This is the only known case of a reality matrix rebalancing itself in that manner. Its study gave rise to whole new areas of research, and in time to the cosmology that today we take for granted.

 

 

From the HOLY BIBLE
The Book of Renewal, Chapter 1

 

1 The second millennium had passed since the birth of the Redeemer, and the Lord GOD looked at what man had wrought upon the Earth.
 

2 HE saw the waters and the air fouled, greed rewarded and virtue scorned.
 

3 Liars were empowered, their voices entering every home, and their pictures which moved with the semblance of life.
 

4 And the cities of man were beset with murderers and thieves, tempters and corrupters.
 

5 Great armies there were, and fleets of warships that fared upon the sea and beneath it, and there were other fleets that flew swiftly in the air.
 

6 Still other fleets flew above the air, and these were the most terrible, for they had in them such power that a single one of them could destroy a great city and all its people, and poison whole regions of the Earth.
 

7 And even as HE watched, GOD saw the armies of man move and clash upon the Earth; the fleets on and under the seas destroyed each other; and the fleets that flew in the air wrought havoc upon all they flew over.
 

8 Then those other fleets took flight which flew above the air.
 

9 And when they came to earth, the walls of the cities fell as less than rubble; fire and great winds reaped the people like mighty scythes; the sun was masked with blood and the moon hid its face; days became like nights; myriad were the dead, and loud the cries and lamentations.
 

10 And the Earth in its sorrow was cold beneath the pall of Death, so that the corn did not grow; hay rotted in the windrows and potatoes in the ground.
 

11 And the armies of man were without rule, sacking and killing, and the children of man were without bread.
 

12 Pestilence and famine spread across the face of the Earth, even pestilence that was sent not by GOD but by the hand of man, so that few remained of man's multitudes.
 

13 And bands of the wicked wandered the waste place the Earth had become, murdering with knife and gun, bow and club, stealing bread from the widow and blankets from her children, making slaves of them, and violating them.
 

14 And many men raised their faces to GOD, crying aloud for mercy, but only a few there were who fell upon their knees, calling out to GOD that they repented, and saying that all which had befallen them was just.
 

15 And among the Host of Heaven were those who spoke to GOD saying that man was too iniquitous, that the time had come for the final judgment and that the Earth should be cleared of man and all his works.
 

16 GOD listened to the hosts, but also HE listened to the supplications of those men who were righteous.
 

17 And in His infinite mercy and His infinite justice, GOD stopped for a space the passing of night and day on Earth.
 

18 HE made the suffering and dying and life itself to pause and wait, while HE renewed the Earth, recreating it.
 

19 And on the renewed Earth HE left few works of man; simple tools whereby man could have shelter and bread by the sweat of his brow.
 

20 For GOD did not return man to the paradise of Eden and the innocence of the beginning.
 

21 Instead HE took the remnants of the nations of man and divided them into small portions separate from one another in distant places, mingling them, and caused them to forget their pride and their shame, and much else.
 

22 And charged the Church to teach man to love GOD and his fellow men.

 

 

 

from "Catechism for Cadets"
Commentary on Force and the Order,
Based on Certain Axioms of Saint Higuchi

 

As Saint Higuchi put it, "the Tao ensouled a suitable primate species here on Earth to evolve out of barbarism in the direction of the angels." But "given the nature and range of human variation, it is often necessary to apply force." Which, acting with the authority of the Church, is the function of our Order.

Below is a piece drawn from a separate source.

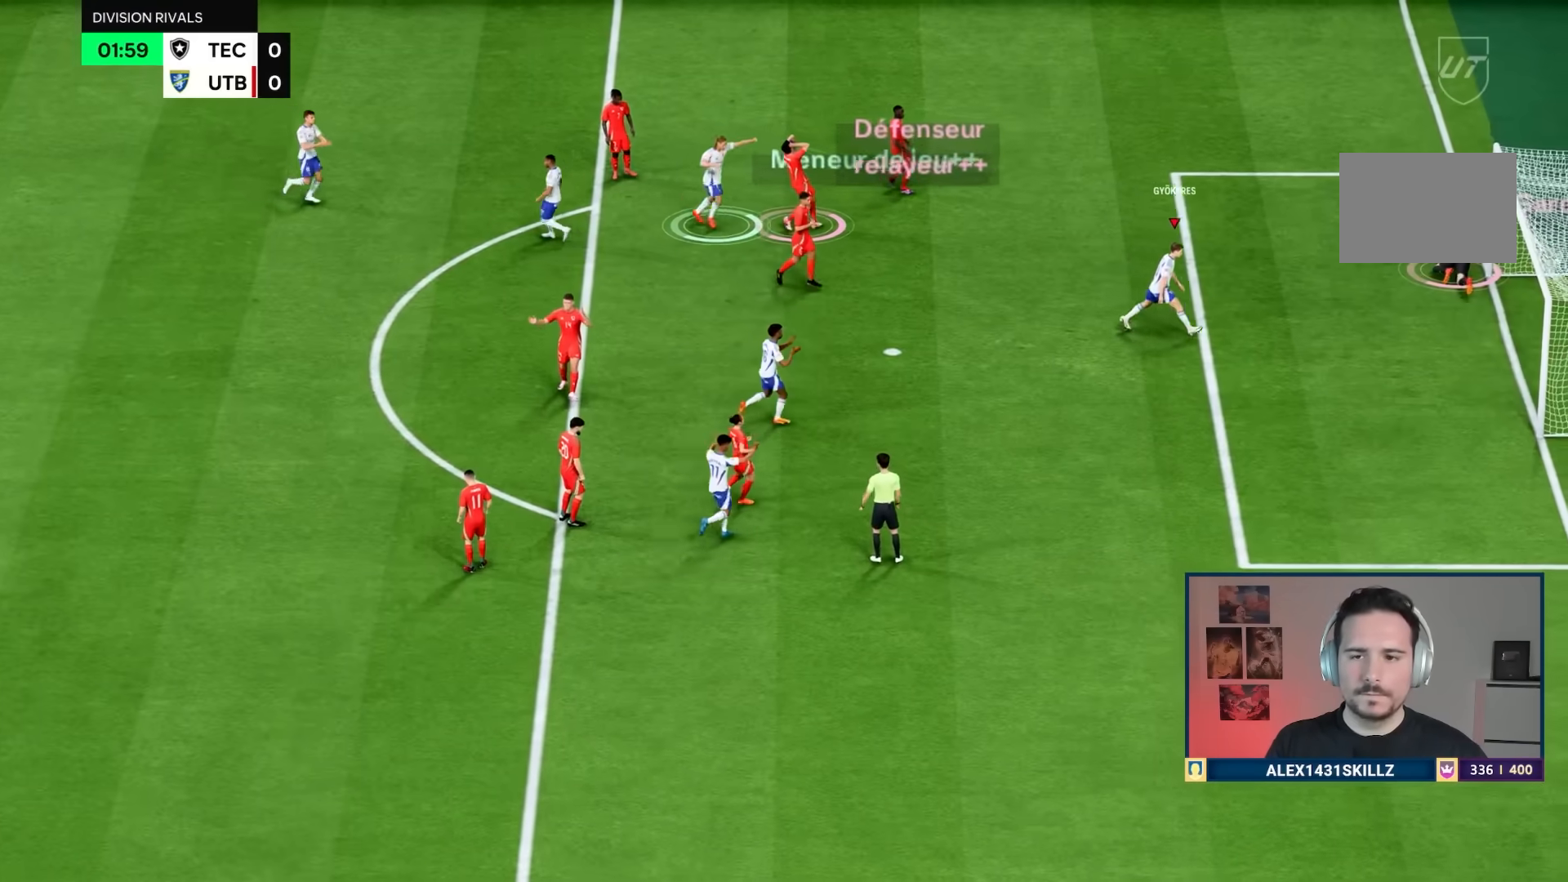
{"buttons": [], "left_stick": "right", "right_stick": "up", "events": [[167, "R1", "down"], [167, "left_stick", "right"], [333, "R1", "up"], [467, "right_stick", "up"]]}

The trick is to choose actions that offer high long-term benefit-to-harm ratios for humankind.

With the corollary that we "wield no more force than necessary, drawing no more notice than need be," while being "as honest and truthful as the circumstances permit." Because "to deceive and defeat in a good cause can be pleasurable and addictive."

That is an explicit part of the rationale behind our vows of temperance in all things—including temperance in righteousness, and in temperance itself.

For "what is called 'righteousness,' " he wrote, "is too often self-righteousness, which poisons decisions while providing a spurious sense of superiority." Furthermore, humans can seldom comprehend true righteousness, only suppositional righteousness, which the Saint, in his 11th Axiom, calls "a snare and a pitfall. Suppositional righteousness," he went on, "was a serious contributor to Armageddon, and no doubt to most of the earlier debacles in human history."

So said the Saint, whom Senior Operations Director Eskonsami Tahmm has called a truly enlightened being by standards anywhere in the Commonwealth of Homid Worlds. Higuchi-sama's 11th Axiom caused the Cultural Oversight Bureau to adopt and support the Order, and the External Security Secretariat to approve the establishment of the Sangre de Cristo Academy. . . .

* * *

In theory this is a straightforward partnership, and the best we're likely to have on Terra until we've grown a lot, spiritually and philosophically, which means for quite a while. Meanwhile we in the Order do the best we can, which, based on performance, is rather good. Perfection is unavailable to human beings (Axiom 5), or to any ensouled life form in the physical universes. Except of course in the most basic sense, in which perfection is unavoidable.

Certainly our principal weakness seems unavoidable, given the free-will character that accompanies sapience in the known and implied universes. For sapience (again according to the Saint) carries with it goals and principles which differ among individuals, and cultures, and societies. And looking beyond humankind, among life forms. Goals and principles which inspire and empower conflicts as minor as what to serve for supper, and as major as whether to destroy a world.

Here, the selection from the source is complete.